GF Fathers Day Brunch
Sensitive Sweets Cinnamon French Toast
·8 slices of Sensitive Sweets cinnamon gluten-free bread
- ·4 beaten eggs
- ·1/2 - 3/4 cup milk (rice milk or coconut milk)
- ·1 teaspoon sugar or honey
- ·1 teaspoon vanilla extract
- ·Grapeseed or Canola oil for frying
- ·1 tablespoon powdered sugar for dusting
Preparation: Combine eggs, milk, sugar, salt and vanilla in a shallow bowl and whisk until thoroughly blended. Dip slices of homemade breakfast bread in the egg mixture. Allow both sides of bread to soak up as much egg mixture as it will hold. Heat oil on medium high in a large, heavy skillet and fry coated bread slices. When golden brown, flip and cook second side until golden brown. Serve with butter and a dusting of powdered sugar.
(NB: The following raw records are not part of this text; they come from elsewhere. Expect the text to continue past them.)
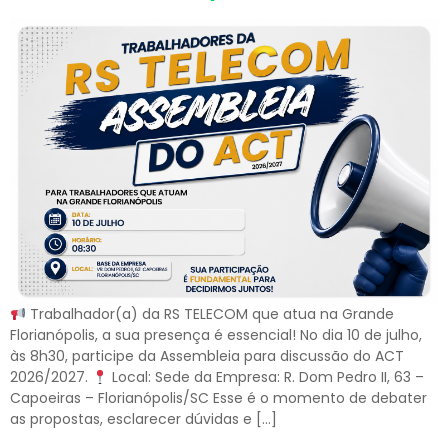
Trabalhador(a) da RS TELECOM que atua na Grande
Florianópolis, a sua presença é essencial! No dia 10 de julho,
às 8h30, participe da Assembleia para discussão do ACT
2026/2027.
Local: Sede da Empresa: R. Dom Pedro II, 63 –
Capoeiras – Florianópolis/SC Esse é o momento de debater
as propostas, esclarecer dúvidas e […]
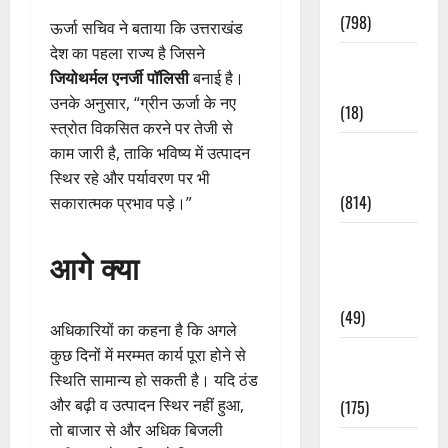
(798)
ऊर्जा सचिव ने बताया कि उत्तराखंड
देश का पहला राज्य है जिसने
Culture &
जियोथर्मल एनर्जी पॉलिसी
बनाई है।
Lifestyle
उनके अनुसार, “ग्रीन ऊर्जा के नए
(18)
स्त्रोत विकसित करने पर तेजी से
Current
काम जारी है, ताकि भविष्य में उत्पादन
Affairs
स्थिर रहे और पर्यावरण पर भी
(814)
सकारात्मक प्रभाव पड़े।”
Education &
आगे क्या
Exam
Updates
(49)
अधिकारियों का कहना है कि अगले
कुछ दिनों में मरम्मत कार्य पूरा होने से
Festivals &
स्थिति सामान्य हो सकती है। यदि ठंड
Events
और बढ़ी व उत्पादन स्थिर नहीं हुआ,
(175)
तो बाजार से और अधिक बिजली
Festivals &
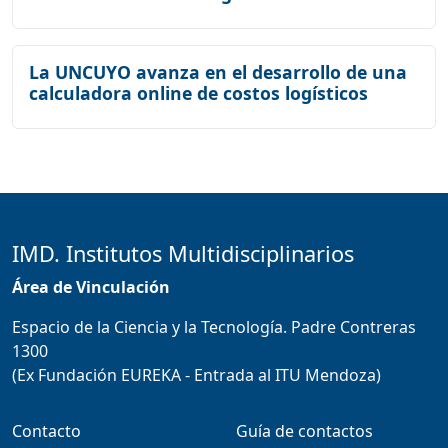
La UNCUYO avanza en el desarrollo de una
calculadora online de costos logísticos
IMD. Institutos Multidisciplinarios
Área de Vinculación
Espacio de la Ciencia y la Tecnología. Padre Contreras
1300
(Ex Fundación EUREKA - Entrada al ITU Mendoza)
Contacto
Guía de contactos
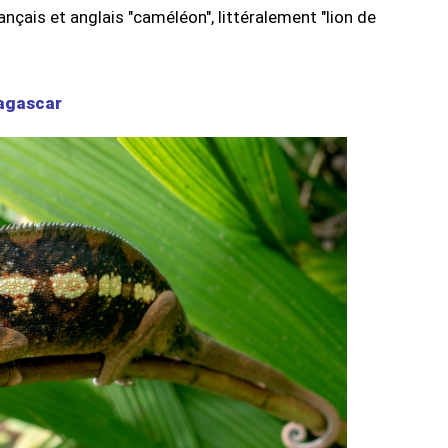
rançais et anglais "caméléon", littéralement "lion de
dagascar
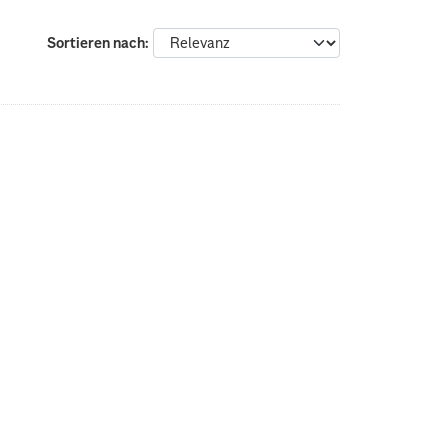
Sortieren nach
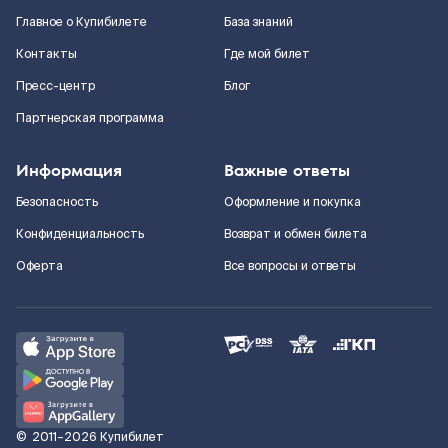
Главное о Купибилете
База знаний
Контакты
Где мой билет
Пресс-центр
Блог
Партнерская программа
Информация
Важные ответы
Безопасность
Оформление и покупка
Конфиденциальность
Возврат и обмен билета
Оферта
Все вопросы и ответы
©
2011–2026
Купибилет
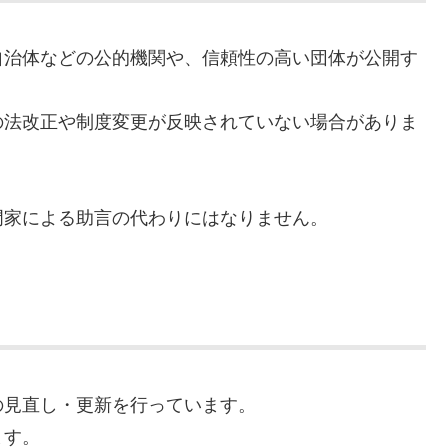
自治体などの公的機関や、信頼性の高い団体が公開す
の法改正や制度変更が反映されていない場合がありま
門家による助言の代わりにはなりません。
。
の見直し・更新を行っています。
ます。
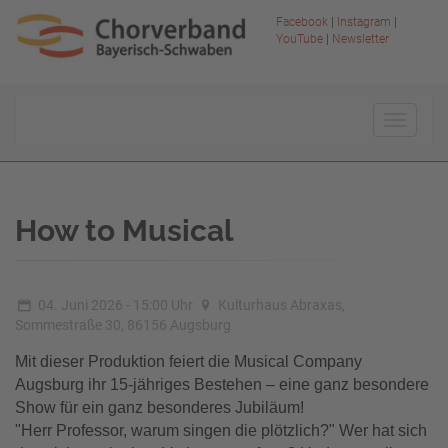
Facebook
|
Instagram
|
YouTube
|
Newsletter
Toggle
navigat
How to Musical
04. Juni 2026 - 15:00 Uhr
Kulturhaus Abraxas,
Sommestraße 30, 86156 Augsburg
Mit dieser Produktion feiert die Musical Company
Augsburg ihr 15-jähriges Bestehen – eine ganz besondere
Show für ein ganz besonderes Jubiläum!
"Herr Professor, warum singen die plötzlich?" Wer hat sich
- Chicken-Apple Sausage Patties
- 2 teaspoons olive oil
- 1 small onion, diced
- 1 medium sweet apple, such as Gala or Honeycrisp, peeled and diced
- 1 pound ground organic chicken or turkey
- 1 tablespoon finely chopped fresh sage
- 1 tablespoon packed light brown sugar
- 1/2 teaspoon fennel fennel seed, chopped
- 3/4 teaspoon salt
- 1/4 teaspoon freshly ground pepper
- Heat oil in a large nonstick skillet over medium heat. Add onion and cook, stirring, until beginning to soften, about 2 minutes. Add apples and cook, stirring, 2 more minutes. Transfer to a large bowl and cool for 5 minutes. Wipe out the pan.
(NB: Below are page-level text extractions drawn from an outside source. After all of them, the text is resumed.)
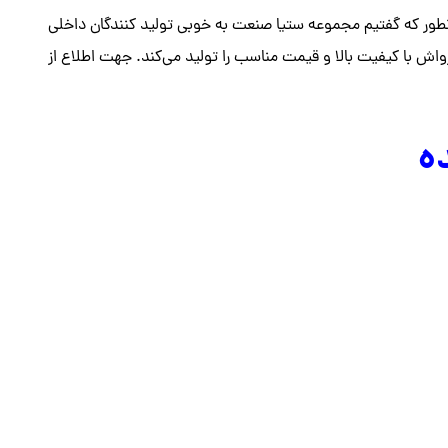
طور که گفتیم مجموعه ستیا صنعت به خوبی تولید کنندگان داخلی
واش با کیفیت بالا و قیمت مناسب را تولید می‌کند.
جهت اطلاع از
ه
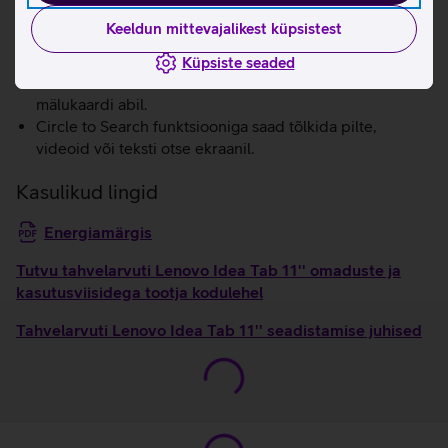
7040 mAh mahutavusega aku.
Keeldun mittevajalikest küpsistest
MediaTek Dimensity 6300 protsessor pakub võimsat
jõudlust.
Küpsiste seaded
Seadme mälu on võimalik suurendada 2 TB MicroSD
mälukaardi abil.
Circle to Search funktsiooniga saad tõlkida pilte,
videoid või teksti otse ekraanil.
Kasulikud lingid
Energiamärgis
Tutvu tahvelarvuti Lenovo Idea Tab 11'' omaduste ja
kasutusviisidega tootja kodulehel
Tahvelarvuti Lenovo Idea Tab 11'' seadistamise juhised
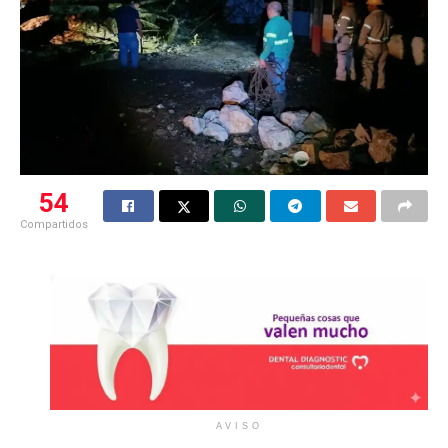
54
Compartidos
AVISO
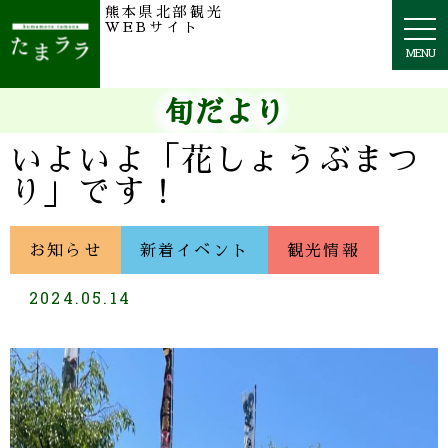
熊本県北部観光
togg
WEBサイト
navi
MENU
旬だより
いよいよ「花しょうぶまつ
り」です！
お知らせ
新着イベント
観光情報
2024.05.14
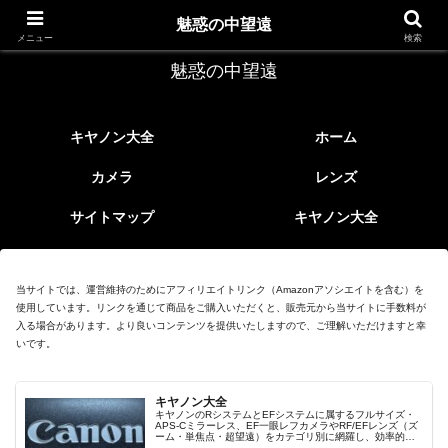
レトロなEFレンズ
魅惑の中望遠
メニュー
検索
魅惑の中望遠
キヤノン大全
ホーム
カメラ
レンズ
サイトマップ
キヤノン大全
当サイトでは、運営維持のためにアフィリエイトリンク（Amazonアソシエイトを含む）を
使用しています。リンクを通じて商品をご購入いただくと、販売元から当サイトに手数料が
入る場合があります。より良いコンテンツを提供いたしますので、ご理解いただけますと幸
いです。
キヤノン大全
キヤノンのRシステムとEFシステムに属するフルサイズ・
APS-Cミラーレス、EF一眼レフカメラやRF/EFレンズ（ズ
ーム・単焦点・超望遠）をカテゴリ別に網羅し、効率的に
探せる索引ページ。常に機種の内部リンク設計で回遊性向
- Add chicken, sage, sugar, fennel, salt and pepper to the bowl with the apples and onions. Gently mix to combine.
- Generously coat the pan with cooking spray and heat over medium. Using a 1/3-cup measure, scoop 4 portions of the sausage mixture into pan, flattening each into a 3-inch patty. Cook until the patties are browned and cooked through, about 3 minutes per side, adjusting the heat as necessary to prevent burning. Coat the pan with cooking spray again and repeat with remaining sausage mixture.